正論

「国民の憲法」1年 広がる奇妙な改正反対論を正す

 国民にも憲法尊重擁護義務は課されているのであり、その意味で憲法は「国民を縛るためのもの」でもある。納税、保護する子女に普通教育を与える、勤労といった義務を国民に課して縛ってもいる。伊藤氏らの主張では、日本国憲法は「憲法」ではなく「立憲主義」に反しはしないか。

 憲法を「国家権力を縛るためのもの」とする考えは、近代初期の「近代立憲主義」と呼ばれるもので、国家の役割を制限することで国民の自由・権利を保障していくという夜警国家、「小さな政府」時代の産物だ。
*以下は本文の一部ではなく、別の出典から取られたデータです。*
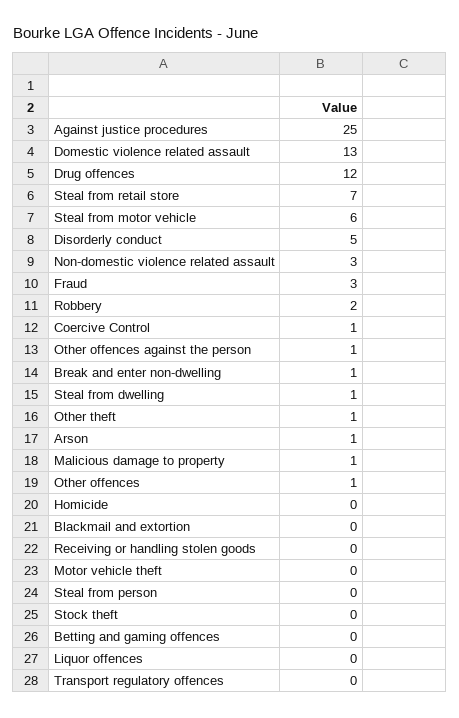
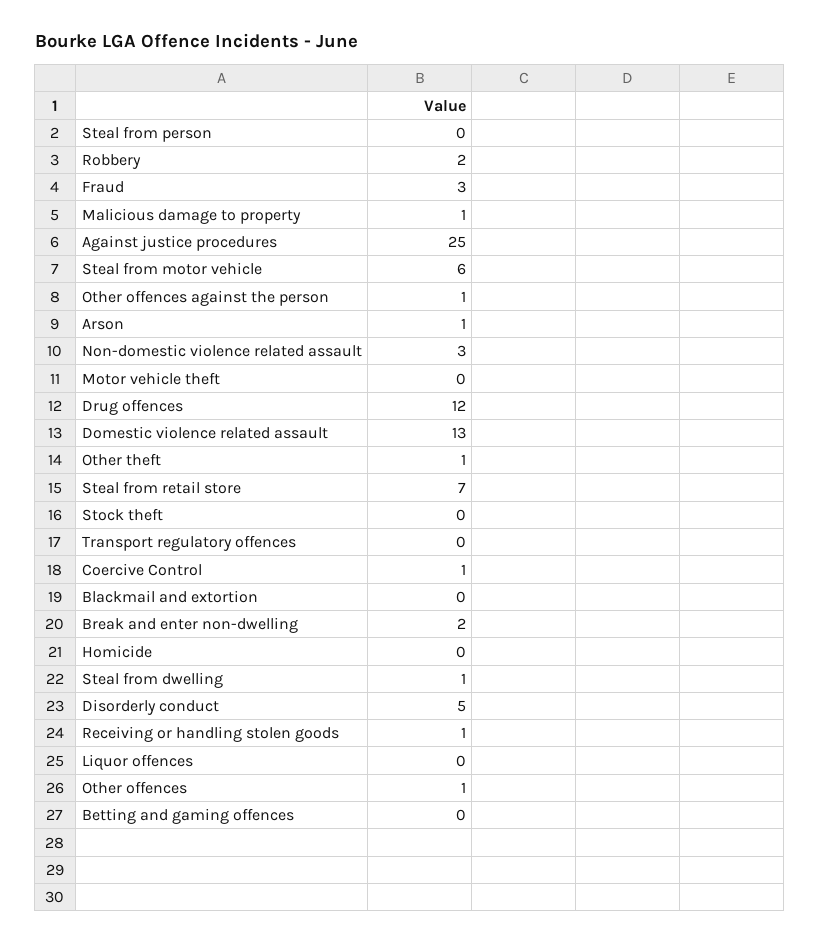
  {
    "Against justice procedures": 25,
    "Domestic violence related assault": 13,
    "Drug offences": 12,
    "Steal from retail store": 7,
    "Steal from motor vehicle": 6,
    "Disorderly conduct": 5,
    "Non-domestic violence related assault": 3,
    "Fraud": 3,
    "Robbery": 2,
    "Coercive Control": 1,
    "Other offences against the person": 1,
-   "Break and enter non-dwelling": 1,
+   "Break and enter non-dwelling": 2,
    "Steal from dwelling": 1,
    "Other theft": 1,
    "Arson": 1,
    "Malicious damage to property": 1,
    "Other offences": 1,
    "Homicide": 0,
    "Blackmail and extortion": 0,
-   "Receiving or handling stolen goods": 0,
+   "Receiving or handling stolen goods": 1,
    "Motor vehicle theft": 0,
    "Steal from person": 0,
    "Stock theft": 0,
    "Betting and gaming offences": 0,
    "Liquor offences": 0,
    "Transport regulatory offences": 0
  }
しかし、その後、選挙権が拡大して国家が大衆の要求に応ずる必要が生じ、近代憲法の保障する人権が単に形式的な自由と平等を保障するにとどまり、真に人間らしい生活を保障する役割を果たしていないとの主張を社会主義思想が広めるに従って、国家の役割も憲法観も大きく変わっていった(長谷部恭男著『憲法』新世社、1996年参照)。

 ≪「反知性主義」はどちらか≫

 ドイツのワイマール憲法、フランスの第4共和政憲法など第一次世界大戦以降の各国の憲法では、労働基本権や最低生活の保障、勤労権、教育権など、その実現のため国家の積極的な介入を要求するような権利がうたわれるようになった。国家権力を縛るのではなく、逆に活用して国民の福祉を図るという考えになったのだ。

 これは福祉国家を目指す考え方で、「現代立憲主義」と呼ばれている。日本国憲法も基本的にこの考えに立脚し、最高裁も「憲法は、国の責務として積極的な社会経済政策の実施を予定している」(小売市場事件判決、昭和47年11月)と判示している。